L’Atc ha ritirato il ricorso al Tar sull’attività venatoria al Vascello
TORTORETO. Suggellata anche davanti ai giudici del Tar dell’Aquila la pace tra il Comune di Tortoreto e l’Ambito territoriale di caccia Salinello: è la fine di un lungo scontro, fatto di polemiche e contenziosi legali, sul divieto imposto dal municipio di sparare nell’area delle Fonti del Vascello.
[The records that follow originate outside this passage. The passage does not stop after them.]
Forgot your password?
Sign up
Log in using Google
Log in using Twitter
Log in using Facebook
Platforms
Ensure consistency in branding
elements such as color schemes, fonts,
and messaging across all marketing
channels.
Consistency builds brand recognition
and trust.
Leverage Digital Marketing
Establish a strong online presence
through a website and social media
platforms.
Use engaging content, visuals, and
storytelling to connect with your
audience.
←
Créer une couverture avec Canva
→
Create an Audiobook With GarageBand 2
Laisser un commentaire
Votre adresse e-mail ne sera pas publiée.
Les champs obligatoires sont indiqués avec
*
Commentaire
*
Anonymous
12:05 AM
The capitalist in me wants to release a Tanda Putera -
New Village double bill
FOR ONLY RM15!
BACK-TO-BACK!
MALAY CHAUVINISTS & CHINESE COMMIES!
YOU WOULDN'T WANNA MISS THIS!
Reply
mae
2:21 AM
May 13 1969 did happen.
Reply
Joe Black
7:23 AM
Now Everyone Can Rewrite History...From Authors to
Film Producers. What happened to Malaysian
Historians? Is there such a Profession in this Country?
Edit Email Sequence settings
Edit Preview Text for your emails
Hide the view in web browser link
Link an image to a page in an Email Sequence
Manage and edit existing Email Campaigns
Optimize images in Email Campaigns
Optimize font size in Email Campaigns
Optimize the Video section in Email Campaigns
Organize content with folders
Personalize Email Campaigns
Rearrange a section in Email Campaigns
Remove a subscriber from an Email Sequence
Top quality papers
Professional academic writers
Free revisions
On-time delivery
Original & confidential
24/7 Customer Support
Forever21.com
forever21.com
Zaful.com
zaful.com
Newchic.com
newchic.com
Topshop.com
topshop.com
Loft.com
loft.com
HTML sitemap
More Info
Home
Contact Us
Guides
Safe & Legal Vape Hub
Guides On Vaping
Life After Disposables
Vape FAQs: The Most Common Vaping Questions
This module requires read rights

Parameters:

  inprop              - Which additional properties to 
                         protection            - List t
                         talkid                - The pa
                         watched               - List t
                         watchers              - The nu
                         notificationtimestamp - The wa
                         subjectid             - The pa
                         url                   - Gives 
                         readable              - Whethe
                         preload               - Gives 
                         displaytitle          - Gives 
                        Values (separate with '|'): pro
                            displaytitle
L’Atc ha infatti dichiarato «la sopravvenuta carenza d’interesse alla definizione della causa», rinunciando al ricorso contro l’ordinanza del 2014 con cui l’allora sindaco Alessandra Richi vietò l’esercizio dell’attività venatoria nell’area collinare della zona nord di Tortoreto, reintroducendo di fatto una zona di rispetto. Il divieto di caccia firmato dalla Richi fu poi confermato durante la gestione commissariale del municipio, acuendo la guerra in corso tra cacciatori e Comune. Il “no” del municipio era motivato dalla presenza nell’area in questione dell’oasi naturalistica oltre che dalla vicinanza di strutture sportive e di nuclei abitati. Ma non solo, perché da tempo, e soprattutto a partire dal mandato della Richi, si parla con insistenza anche della possibile realizzazione nella zona di un percorso naturalistico e storico, che mal si sposa con la presenza delle doppiette. Il primo accordo, a ogni modo, fu firmato la prima volta nel settembre 2017, quando il sindaco Domenico Piccioni, eletto da poche settimane, riuscì a convincere l’Atc Salinello a rinunciare all’area delle Fonti del Vascello. Ora, a distanza di oltre due anni, si è interrotto ufficialmente anche il contenzioso legale tra le parti. (l.t.)